PROBLEMAS A RESOLVER —
• A. Segundo o trecho do texto abaixo, qual é o limite da OMS para o material particulado de 2,5 micrômetros?
• B. Cite todos os bairros que o deputado Jari Oliveira aponta, no trecho do texto abaixo, como afetados pela poluição.

TRECHO DO TEXTO —
------------------------------------------------------------
O deputado estadual Jari Oliveira (PSB-RJ) reconhece que há mudanças sendo feitas, mas considera que o ritmo é muito lento. “Os moradores dos bairros São Luiz, Carreira, Porta Grande, Brasileira, sofrem muito com essa questão da poluição”, diz. E foi diante dessa situação que ele propôs a abertura de uma Comissão Parlamentar de Inquérito (CPI) para investigar o “pó preto”, formado por resíduos siderúrgicos que invade as ruas e as casas, ainda em outubro de 2023 para acompanhar, apurar e fiscalizar lizar a negligência do INEA e dos órgãos ambientais junto às indústrias no Rio de Janeiro para que cumpram as medidas de proteção ambiental. Em junho de 2025 ele retomou a urgência do pedido em artigo para o Brasil de Fato. O INEA não retornou o pedido de entrevista da reportagem.

Índices de poluição do ar são contestados

O deputado Jari Oliveira, assim como diversas organizações da sociedade civil, contestam os dados divulgados pela CSN de boa qualidade do ar, com base na quantidade de “pó preto” espalhado pela cidade e pela névoa de poluição que constantemente cobre o céu da cidade. De acordo com dados divulgados pelo Democracia Verde as estimativas para o ano de 2025 é de que a emissão de material particulado de 2,5 micrômetros, invisíveis a olho nu, alcance 22 microgramas por metro cúbico (µg/m3), com picos de 50µg/m3, quando o limite estipulado pela Organização Mundial da Saúde (OMS) é de 5 µg/m3 a partir de dados de medições independentes. “A gente tem tido alguns registros, assim, de muito insalubre, insalubre, cotidianamente, dessas medições feitas”, conta Beltrão.

De acordo com a OMS, o material particulado MP 2.5 é capaz de penetrar profundamente nos pulmões e entrar na corrente sanguínea, causando impactos cardiovasculares e respiratórios.

‘Pó preto’ presente na casa dos moradores representa risco à saúde

O professor de ensino fundamental Leonardo Gonçalves é morador de Volta Grande 4, condomínio localizado próximo a pilha de rejeito siderúrgico que se acumula há quatro décadas às margens do rio Paraíba do Sul. Ele também sofre com o chamado “pó preto” e tem uma larga experiência de mobilizações em favor da tomada de medidas pela CSN como antigo coordenador da Pastoral da Juventude da Igreja Católica na cidade.

Apesar de todo esse histórico de mobilização, o professor está de mudança da cidade e há seis meses é professor em Angra dos Reis, também no sul fluminense. Ele conta que um marco para essa decisão foi a gravação de uma reportagem em sua própria casa em que foi feito o teste do imã. Diante do pó preto que presente do quintal de sua casa, a reportagem testou a existência de componentes metálicos com a utilização de um imã e o material aderiu ao objeto magnético. “E eu sempre via aquele teste na TV. E ele [o repórter] pediu para fazer um teste com papel varrendo no meu quintal, no quintal da minha casa. Na hora que eu vi aquilo tudo mexendo, aquelas partículas metálicas todas, me deu um desgosto gigantesco. O sonho da casa própria se transformou num pesadelo”, conta.
------------------------------------------------------------
SEÇÃO DE DADOS —
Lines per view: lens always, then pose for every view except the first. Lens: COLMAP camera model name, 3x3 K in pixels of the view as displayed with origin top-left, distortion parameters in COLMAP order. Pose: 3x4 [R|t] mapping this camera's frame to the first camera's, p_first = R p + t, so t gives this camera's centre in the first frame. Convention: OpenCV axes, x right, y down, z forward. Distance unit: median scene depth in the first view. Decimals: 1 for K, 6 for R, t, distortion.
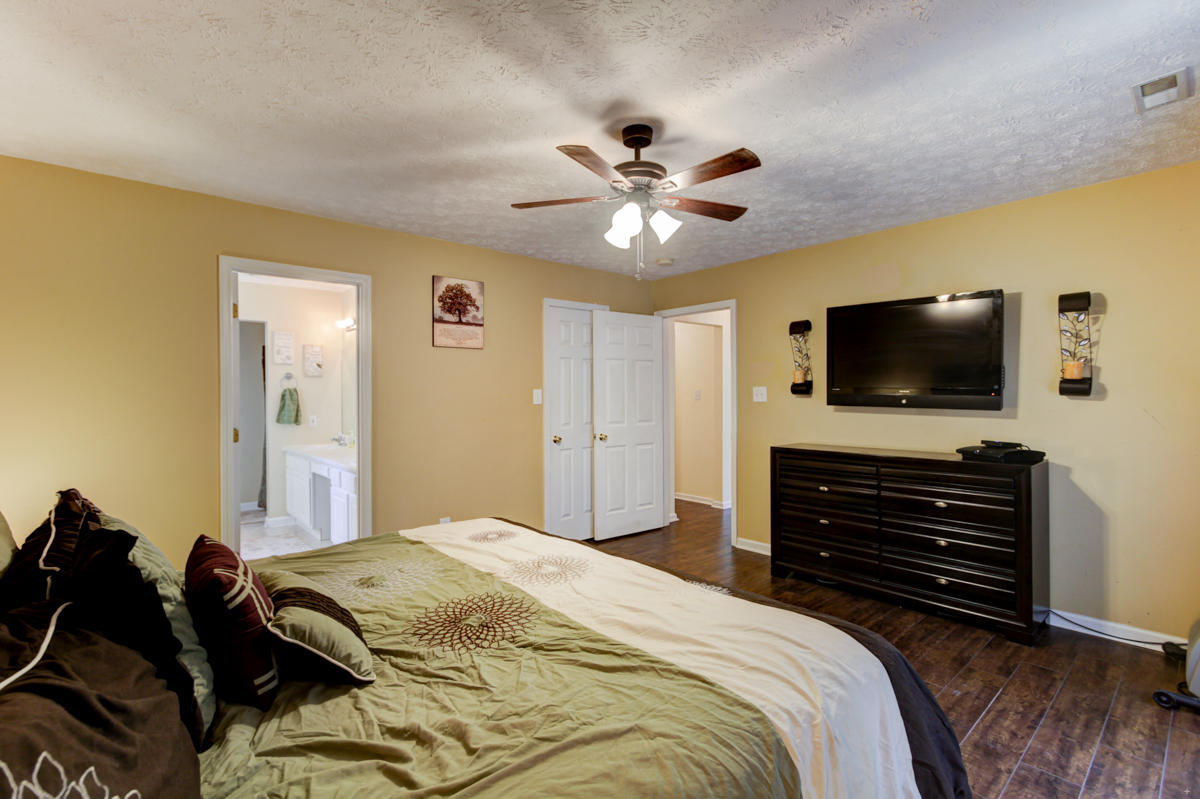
lens RADIAL K [[542.2, 0, 591.4], [0, 542.2, 396.1], [0, 0, 1]] dist [0.001196, 0.000256]
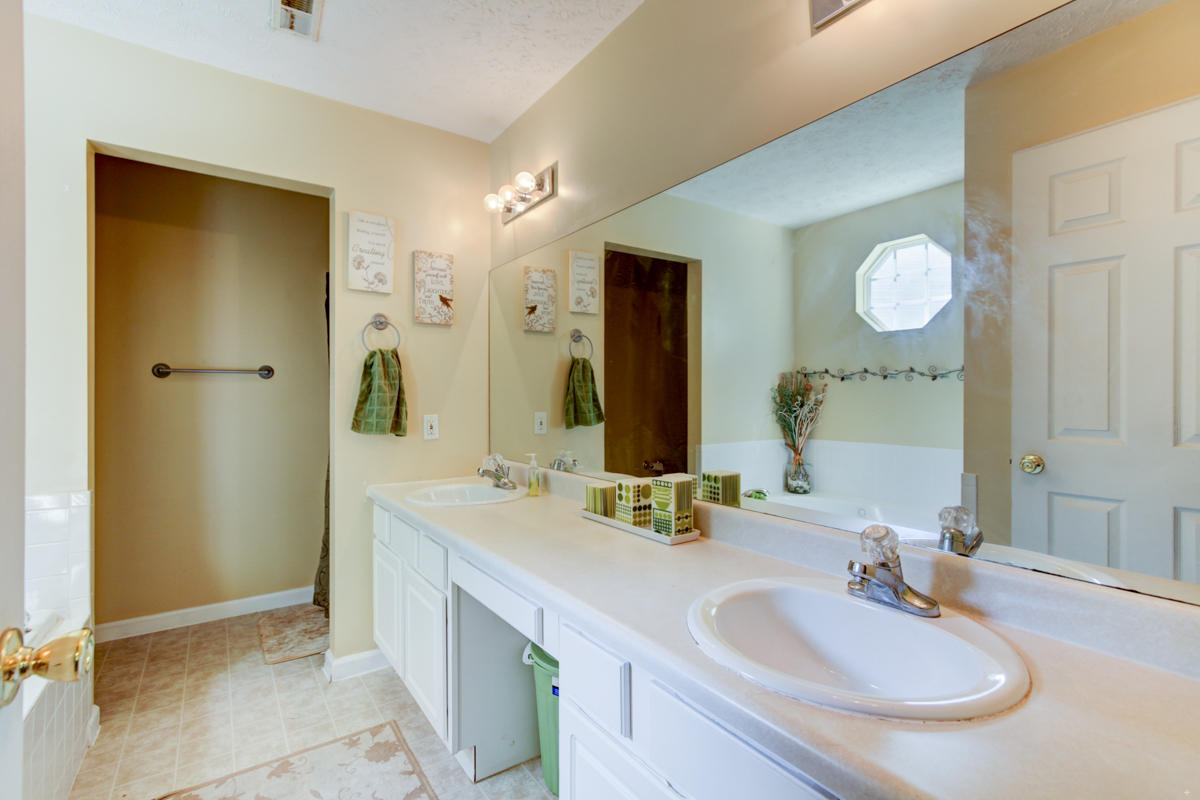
lens RADIAL K [[542.2, 0, 591.4], [0, 542.2, 396.6], [0, 0, 1]] dist [0.001196, 0.000256]
pose [[0.994627, 0.006708, -0.103305, -0.348274], [-0.007097, 0.999969, -0.003394, 0.022807], [0.103279, 0.004109, 0.994644, 0.592582]]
------------------------------------------------------------
RESPOSTAS DAS TAREFAS —
• A. O limite da OMS é de 5 µg/m3.

• B. São Luiz, Carreira, Porta Grande e Brasileira.